PARTS OF THE EXERCISE:
- a) Name the raw materials that the piece on Fair Isle knitting says have been available on the island for millennia.
- b) Extend the piece on Fair Isle knitting, picking up right after its final sentence.

TEXT SHOWN:
········
To knit or not to knit?

Malachy Tallack wrestles with his desire to knit, a practice synonymous with his Fair Isle home.

A strange and unnatural urge has come over me this week . . . I am thinking about knitting a jumper.

For the past two years, a knitting machine has occupied the corner of our kitchen, and I have barely looked at it for most of that time. But suddenly I find myself compelled to create something on it; a desire that is neither sensible nor entirely explicable. Particularly since, for the brief period when I did use a knitting machine, not long after we first moved to the island, I was terrible at it. And it nearly drove me mad.

For most people, Fair Isle is synonymous with knitting and knitwear. The brightly coloured, banded patterns that are now associated with the island first came to prominence towards the end of the 19th century, though their origins are less clear. Because of their alleged similarity to certain aspects of Moorish design, legend had it that the patterns were borrowed from the Spanish sailors who were stranded here in 1588, when the Armada vessel El Gran Griffon wrecked on the island. But that is not a theory that is given much credence these days.

In fact, original Fair Isle patterns bear an uncanny resemblance to the traditional patterns of certain other sub-arctic regions, which makes some sense, though it is not obvious why the patterns here should be so different from traditional patterns in Shetland. It is not a puzzle that is likely to be solved easily.

What is clear though is that all of the raw materials – soft, strong wool from sheep, as well as plants and lichens for dyeing – have been available on the island for millennia, and that people have been making good use of these materials for a very long time indeed.

The trade in Fair Isle knitwear has also been long-running, though its history as a fashion item began just around 150 years ago. By the 1920s, when the Prince of Wales was pictured in a (Shetland-made) Fair Isle patterned sweater, teeing off at St. Andrews, the style had become well-known enough that islanders were appealing to the Board of Trade to trademark the name ‘Fair Isle’. They were trying to protect what might these days be termed ‘cultural property’, particularly from the much larger Shetland industry.
········
SUPPLIED ENTRIES:
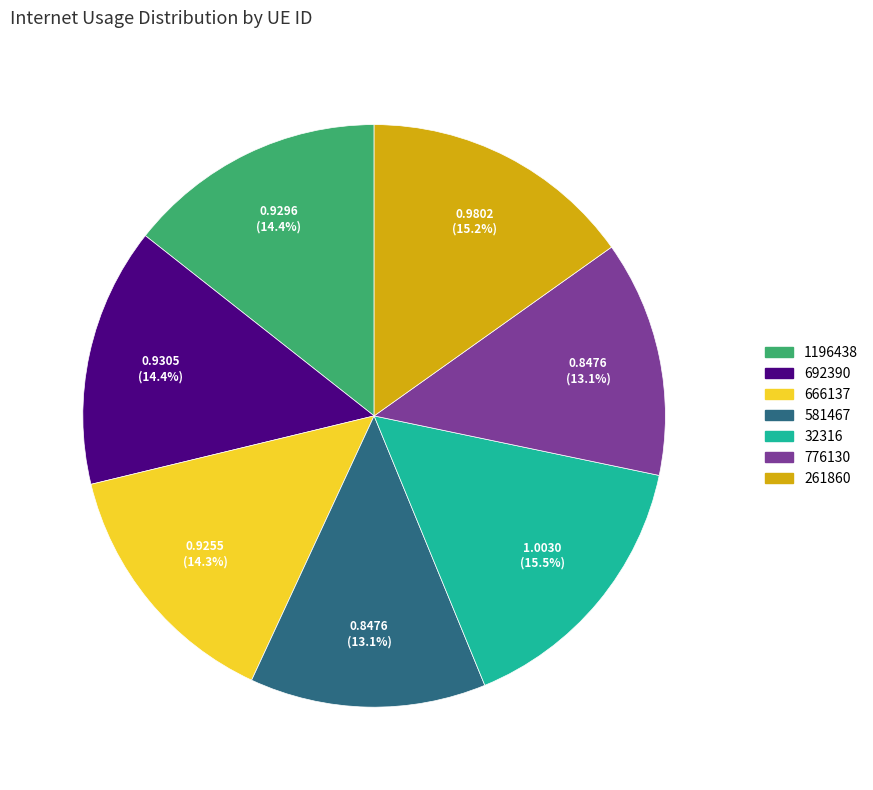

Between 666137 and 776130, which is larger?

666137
········
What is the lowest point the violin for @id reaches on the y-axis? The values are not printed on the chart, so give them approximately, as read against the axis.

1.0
········
SET OF ANSWERS:
- a) Soft, strong wool from sheep; plants; lichens

- b)
That attempt proved unsuccessful unfortunately, though islanders were allowed to over-print the Shetland trademark with the words ‘Made in Fair Isle’. Since then, of course, the patterns have become public property. It is now possible to buy a ‘Fair Isle-style sweater’, machine-knitted in China, which bears only the slightest resemblance to the original island patterns. Top fashion designers too, such as Alexander McQueen, also make use of the Fair Isle ‘brand’.

The only place where authentic Fair Isle garments are available these days is in Fair Isle. A co-operative group, Fair Isle Crafts Ltd., was launched in 1980 to try to preserve the dwindling knitwear industry on the island, and to ensure a reasonable wage for the knitters. They are still producing ‘hand-frame knitted’ garments today.

It is no longer possible to buy hand-knitted sweaters here, but they are still being produced in Shetland, where knitters generally earn about 50 pence an hour. Consumers are simply not willing or able to pay a fair price for a garment that can take up to 120 hours to produce.

When I first came to Fair Isle, I joined Fair Isle Crafts and learned to knit. In the time I was a member I was noted for both my lack of productivity and my lack of skill. The other members were probably just as relieved as I was when I eventually gave it up.

I think I will manage to resist the temptation of the machine for a little longer.

Photographs by Dave Wheeler

Malachy Tallack is 26 and lives in Fair Isle. He is a singer-songwriter, journalist, and editor of the magazine Shetland Life.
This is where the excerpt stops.